In Tanzania, the InterMedia study showed that the rate of m-money use is highest among urban and banked households, as well as households living above the poverty line.[9, page 9] According to the FSD study in Kenya, banks and m-money providers will need to increasingly develop services that cater specifically to low-income customers if they are to succeed, meeting the complex financial needs of low-income, unbanked customers.[10] This holds true for other underserved cross-sections of the population, including rural customers and women, who are often excluded from formal financial services, as we have written about in previous Mondato newsletters.

Does “Financial Inclusion” Mean Success?

While the connection between m-money and financial inclusion has been well documented, these issues show that challenges remain in achieving effective m-money platforms. But perhaps, the value of m-money is not in achieving holistic financial inclusion, but in other benefits reaped by engaging unbanked individuals in mobile money systems.

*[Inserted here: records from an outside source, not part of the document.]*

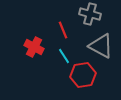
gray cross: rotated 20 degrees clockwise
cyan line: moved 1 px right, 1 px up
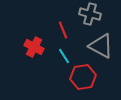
red hexagon: moved 2 px down
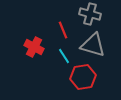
gray triangle: moved 8 px left, 1 px up; rotated 12 degrees counterclockwise
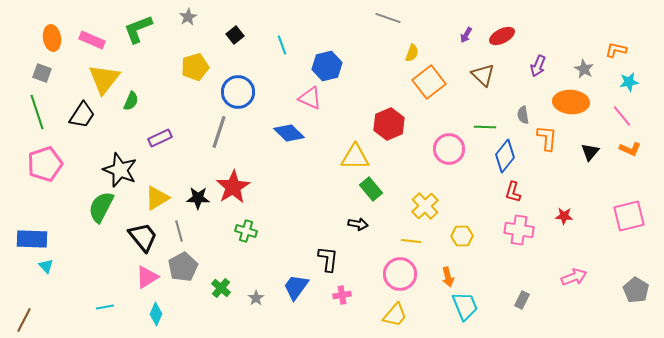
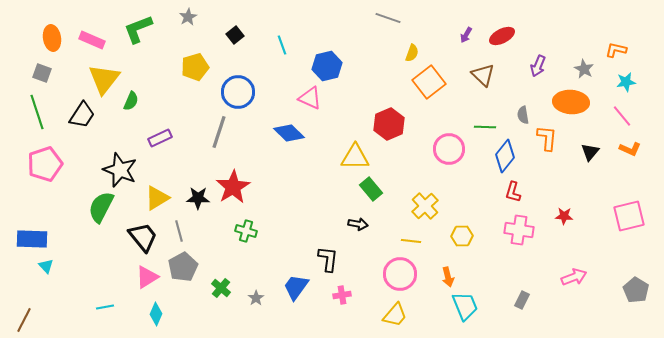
cyan star at (629, 82): moved 3 px left
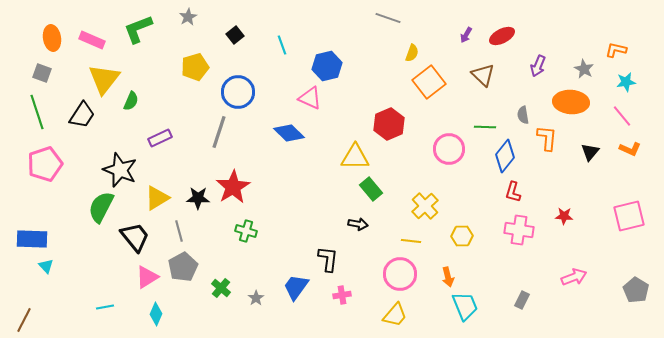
black trapezoid at (143, 237): moved 8 px left
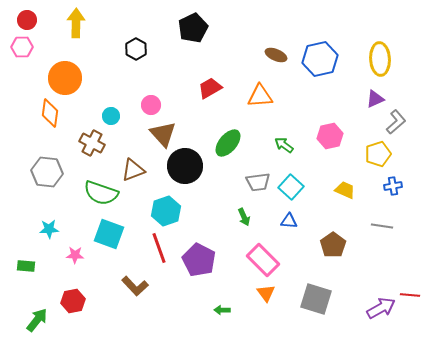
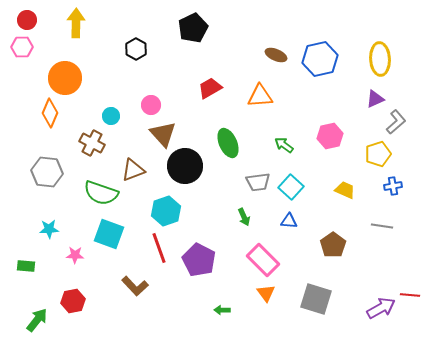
orange diamond at (50, 113): rotated 16 degrees clockwise
green ellipse at (228, 143): rotated 64 degrees counterclockwise
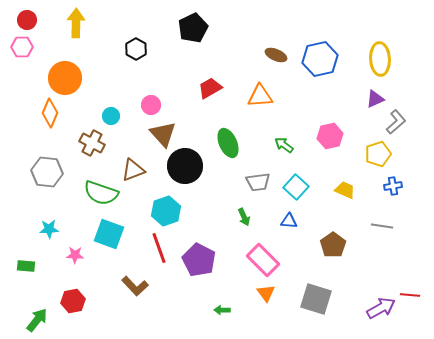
cyan square at (291, 187): moved 5 px right
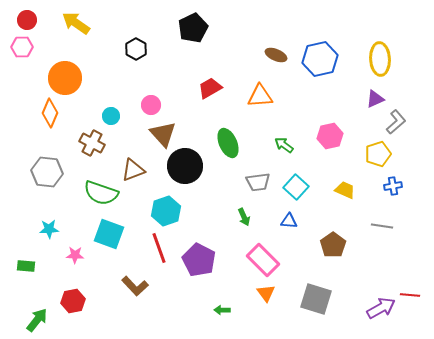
yellow arrow at (76, 23): rotated 56 degrees counterclockwise
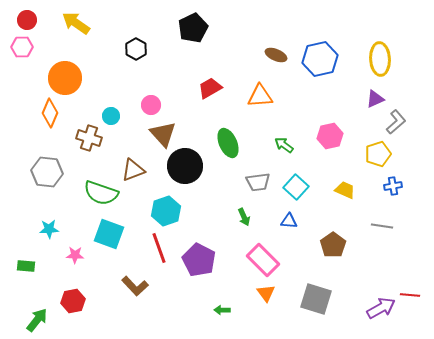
brown cross at (92, 143): moved 3 px left, 5 px up; rotated 10 degrees counterclockwise
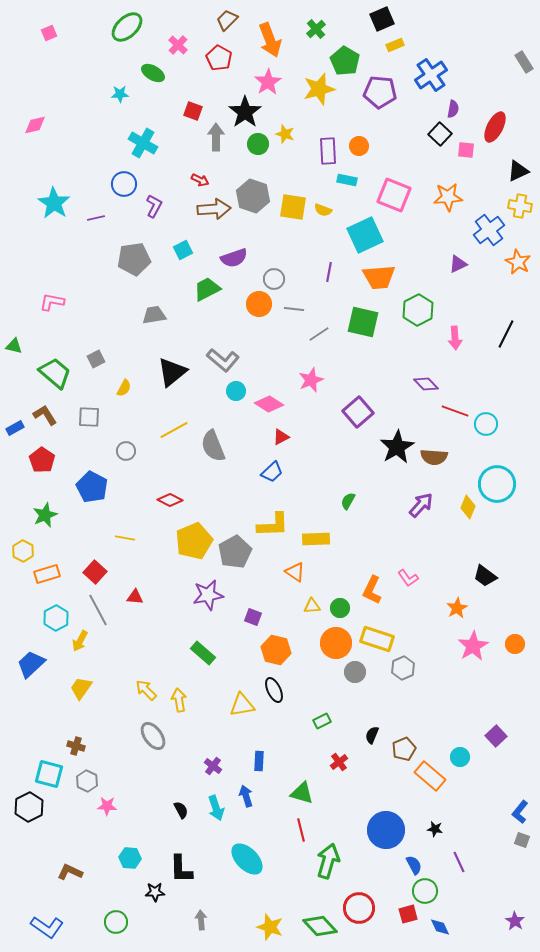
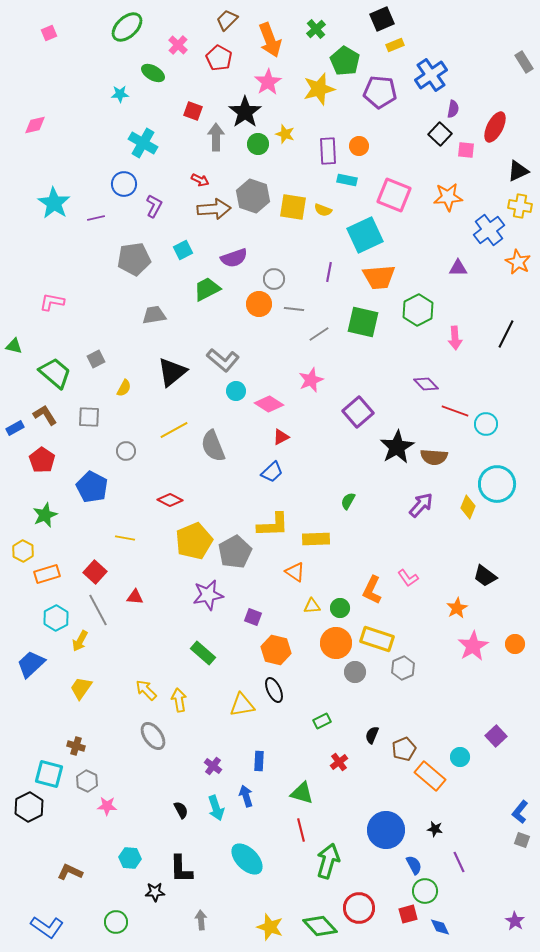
purple triangle at (458, 264): moved 4 px down; rotated 24 degrees clockwise
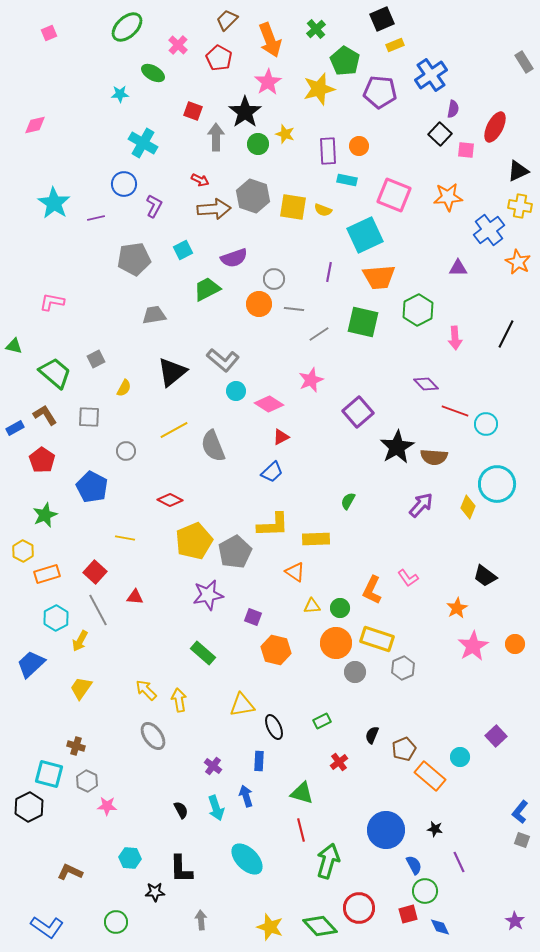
black ellipse at (274, 690): moved 37 px down
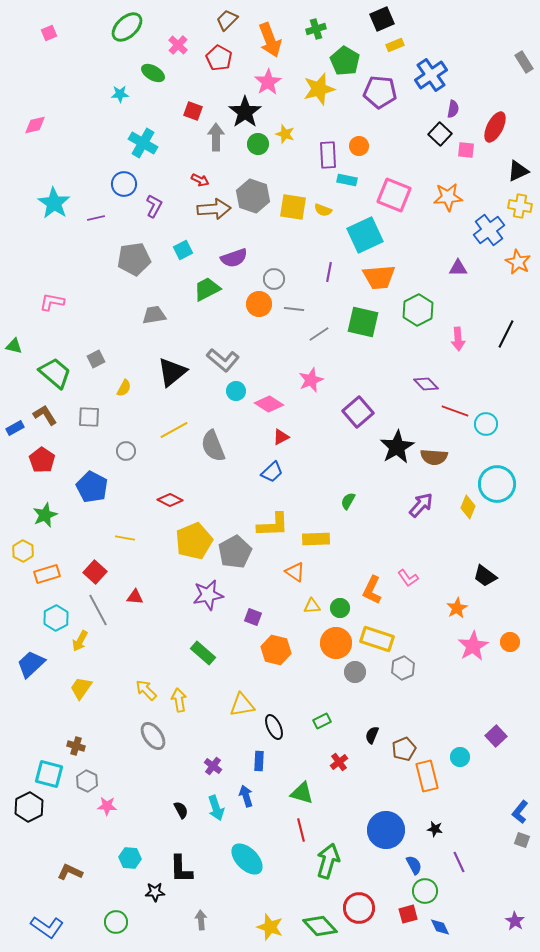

According to David Porteous, in a recent Guardian blog post, “Financial inclusion is only ever a means, not an end. People don’t want credit: they want what credit will buy them – a house, a business a car, an education.” In this context, while m-money may not yet be meeting its promise in terms of achieving narrowly-defined “financial inclusion,” perhaps it has made a valuable impact in other spheres, from women’s empowerment to “enabling, supporting and resourcing familial and other social networks.”

In a recent interview, Porteous further explained that while we are seeing the “first fruits” of m-money benefits, the “harvest” has yet to come in – and the path towards m-money meeting its promise may be a lot longer than some people would hope. Reaching scale will require addressing the issues laid out above, including offering value-added financial services, ensuring that registered users are actively using the platforms, and broadening reach to low-income and other underserved communities. Until then, its usefulness for achieving financial inclusion or other development goals will be peripheral at best.